Prompt.
The entries are to be written out again with no differences.

Records from a dataset
-.-.-
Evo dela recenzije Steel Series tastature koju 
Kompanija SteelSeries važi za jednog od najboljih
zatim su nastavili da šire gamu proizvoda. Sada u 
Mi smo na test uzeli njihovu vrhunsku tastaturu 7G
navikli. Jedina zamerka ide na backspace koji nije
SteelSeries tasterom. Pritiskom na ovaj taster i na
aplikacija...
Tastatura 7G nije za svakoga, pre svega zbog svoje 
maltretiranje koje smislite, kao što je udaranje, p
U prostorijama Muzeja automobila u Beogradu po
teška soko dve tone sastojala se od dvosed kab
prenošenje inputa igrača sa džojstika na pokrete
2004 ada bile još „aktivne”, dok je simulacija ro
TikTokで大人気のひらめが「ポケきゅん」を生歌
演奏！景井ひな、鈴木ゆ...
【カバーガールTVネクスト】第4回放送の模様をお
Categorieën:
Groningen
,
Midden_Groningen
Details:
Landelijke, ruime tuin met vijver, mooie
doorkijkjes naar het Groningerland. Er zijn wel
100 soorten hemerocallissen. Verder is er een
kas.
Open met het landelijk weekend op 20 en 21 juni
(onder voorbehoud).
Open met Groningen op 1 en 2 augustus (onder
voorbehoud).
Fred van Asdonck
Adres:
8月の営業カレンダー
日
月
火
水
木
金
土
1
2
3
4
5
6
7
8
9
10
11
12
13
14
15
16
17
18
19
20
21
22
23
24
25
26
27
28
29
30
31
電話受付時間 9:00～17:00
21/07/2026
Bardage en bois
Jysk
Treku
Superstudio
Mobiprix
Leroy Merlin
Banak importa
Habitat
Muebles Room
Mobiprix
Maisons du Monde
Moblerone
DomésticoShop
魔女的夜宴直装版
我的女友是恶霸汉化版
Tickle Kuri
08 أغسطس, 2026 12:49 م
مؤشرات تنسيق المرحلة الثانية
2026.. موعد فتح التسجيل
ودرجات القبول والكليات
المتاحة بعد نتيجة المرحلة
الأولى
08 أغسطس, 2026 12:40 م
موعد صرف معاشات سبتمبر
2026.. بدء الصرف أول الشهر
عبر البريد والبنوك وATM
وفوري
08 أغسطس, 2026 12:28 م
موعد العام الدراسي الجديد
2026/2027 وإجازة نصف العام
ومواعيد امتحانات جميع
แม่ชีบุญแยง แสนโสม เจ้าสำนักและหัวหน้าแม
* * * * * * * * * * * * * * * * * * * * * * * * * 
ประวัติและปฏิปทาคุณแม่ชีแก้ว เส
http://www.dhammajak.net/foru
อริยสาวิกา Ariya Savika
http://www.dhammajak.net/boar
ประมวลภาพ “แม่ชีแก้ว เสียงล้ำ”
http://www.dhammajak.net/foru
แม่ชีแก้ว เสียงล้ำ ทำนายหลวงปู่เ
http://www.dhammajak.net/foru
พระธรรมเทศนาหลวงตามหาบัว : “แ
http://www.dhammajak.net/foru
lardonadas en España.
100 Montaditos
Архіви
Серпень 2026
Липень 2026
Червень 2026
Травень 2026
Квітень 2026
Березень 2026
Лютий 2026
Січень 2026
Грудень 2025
-.-.-
Task answer.
Evo dela recenzije Steel Series tastature koju 
Kompanija SteelSeries važi za jednog od najboljih
zatim su nastavili da šire gamu proizvoda. Sada u 
Mi smo na test uzeli njihovu vrhunsku tastaturu 7G
navikli. Jedina zamerka ide na backspace koji nije
SteelSeries tasterom. Pritiskom na ovaj taster i na
aplikacija...
Tastatura 7G nije za svakoga, pre svega zbog svoje 
maltretiranje koje smislite, kao što je udaranje, p
U prostorijama Muzeja automobila u Beogradu po
teška soko dve tone sastojala se od dvosed kab
prenošenje inputa igrača sa džojstika na pokrete
2004 ada bile još „aktivne”, dok je simulacija ro
TikTokで大人気のひらめが「ポケきゅん」を生歌
演奏！景井ひな、鈴木ゆ...
【カバーガールTVネクスト】第4回放送の模様をお
Categorieën:
Groningen
,
Midden_Groningen
Details:
Landelijke, ruime tuin met vijver, mooie
doorkijkjes naar het Groningerland. Er zijn wel
100 soorten hemerocallissen. Verder is er een
kas.
Open met het landelijk weekend op 20 en 21 juni
(onder voorbehoud).
Open met Groningen op 1 en 2 augustus (onder
voorbehoud).
Fred van Asdonck
Adres:
8月の営業カレンダー
日
月
火
水
木
金
土
1
2
3
4
5
6
7
8
9
10
11
12
13
14
15
16
17
18
19
20
21
22
23
24
25
26
27
28
29
30
31
電話受付時間 9:00～17:00
21/07/2026
Bardage en bois
Jysk
Treku
Superstudio
Mobiprix
Leroy Merlin
Banak importa
Habitat
Muebles Room
Mobiprix
Maisons du Monde
Moblerone
DomésticoShop
魔女的夜宴直装版
我的女友是恶霸汉化版
Tickle Kuri
08 أغسطس, 2026 12:49 م
مؤشرات تنسيق المرحلة الثانية
2026.. موعد فتح التسجيل
ودرجات القبول والكليات
المتاحة بعد نتيجة المرحلة
الأولى
08 أغسطس, 2026 12:40 م
موعد صرف معاشات سبتمبر
2026.. بدء الصرف أول الشهر
عبر البريد والبنوك وATM
وفوري
08 أغسطس, 2026 12:28 م
موعد العام الدراسي الجديد
2026/2027 وإجازة نصف العام
ومواعيد امتحانات جميع
แม่ชีบุญแยง แสนโสม เจ้าสำนักและหัวหน้าแม
* * * * * * * * * * * * * * * * * * * * * * * * * 
ประวัติและปฏิปทาคุณแม่ชีแก้ว เส
http://www.dhammajak.net/foru
อริยสาวิกา Ariya Savika
http://www.dhammajak.net/boar
ประมวลภาพ “แม่ชีแก้ว เสียงล้ำ”
http://www.dhammajak.net/foru
แม่ชีแก้ว เสียงล้ำ ทำนายหลวงปู่เ
http://www.dhammajak.net/foru
พระธรรมเทศนาหลวงตามหาบัว : “แ
http://www.dhammajak.net/foru
lardonadas en España.
100 Montaditos
Архіви
Серпень 2026
Липень 2026
Червень 2026
Травень 2026
Квітень 2026
Березень 2026
Лютий 2026
Січень 2026
Грудень 2025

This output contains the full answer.